It’s remarkable the things people will go through in the name of science. In the case of Justin O. Schmidt, the man who developed the “Schmidt pain index,” our gratitude is even more difficult to measure. Schmidt, who published his landmark paper “Hemolytic Activities of Stinging Insect Venoms” in 1983, wanted to know which insect stings are the most painful, and in order to do so, he subjected himself to the pricks of countless creepy crawlies—including on his prick.

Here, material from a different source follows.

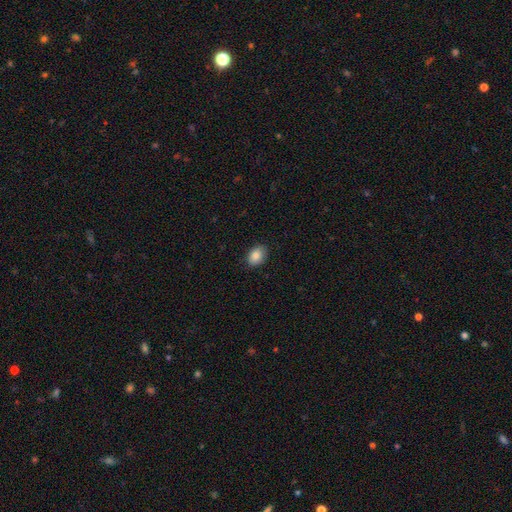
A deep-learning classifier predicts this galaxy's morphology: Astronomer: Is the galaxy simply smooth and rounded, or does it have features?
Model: smooth — 87%.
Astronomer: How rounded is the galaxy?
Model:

Reading his descriptions of the varying severity of insect stings, which are rated on a scale from 0 to 4, is quite a bit like reading the most ghastly wine reviews ever. Check it out:
 

1.0 Sweat bee: Light, ephemeral, almost fruity. A tiny spark has singed a single hair on your arm.
1.2 Fire ant: Sharp, sudden, mildly alarming. Like walking across a shag carpet & reaching for the light switch.
1.8 Bullhorn acacia ant: A rare, piercing, elevated sort of pain. Someone has fired a staple into your cheek.
2.0 Bald-faced hornet: Rich, hearty, slightly crunchy. Similar to getting your hand mashed in a revolving door.
2.0 Yellowjacket: Hot and smoky, almost irreverent. Imagine WC Fields extinguishing a cigar on your tongue.
2.x Honey bee and European hornet.
3.0 Red harvester ant: Bold and unrelenting. Somebody is using a drill to excavate your ingrown toenail.
3.0 Paper wasp: Caustic & burning. Distinctly bitter aftertaste. Like spilling a beaker of Hydrochloric acid on a paper cut.
4.0 Pepsis wasp: Blinding, fierce, shockingly electric. A running hair drier has been dropped into your bubble bath (if you get stung by one you might as well lie down and scream).
4.0+ Bullet ant: Pure, intense, brilliant pain. Like walking over flaming charcoal with a 3-inch nail in your heel.

 
The pepsis wasp, which clocks in at a brain-shattering 4.0 above, is also called the tarantula hawk, for reasons you can best imagine. Here’s a picture of one: if you see it, run quickly in the opposite direction:
 
Pepsis wasp
 
The story of Schmidt is slightly more mundane than the initial impression. As The Straight Dope put it in 2012, “Having spent half an hour on the phone with entomologist Justin O. Schmidt of the Southwestern Biological Institute in Tucson, Arizona, I can confidently report he didn’t volunteer to be stung by every goddamn awful thing in existence. It just sorta happened.” As an entomologist who spends a great deal of time in the field in lush places like Costa Rica, it’s something that happens all too infrequently, whether he wants it to or not. According to Schmidt, the precise valuations listed above are not the product of exacting scientific inquiry and do not appear in his formal papers; rather, they were “wheedled out of him by an editor at Outside magazine, who was trying to goose up a story for that publication in 1996.” (Yeah, yeah, yeah. For fuck’s sake, that just sounds like good editing to me.)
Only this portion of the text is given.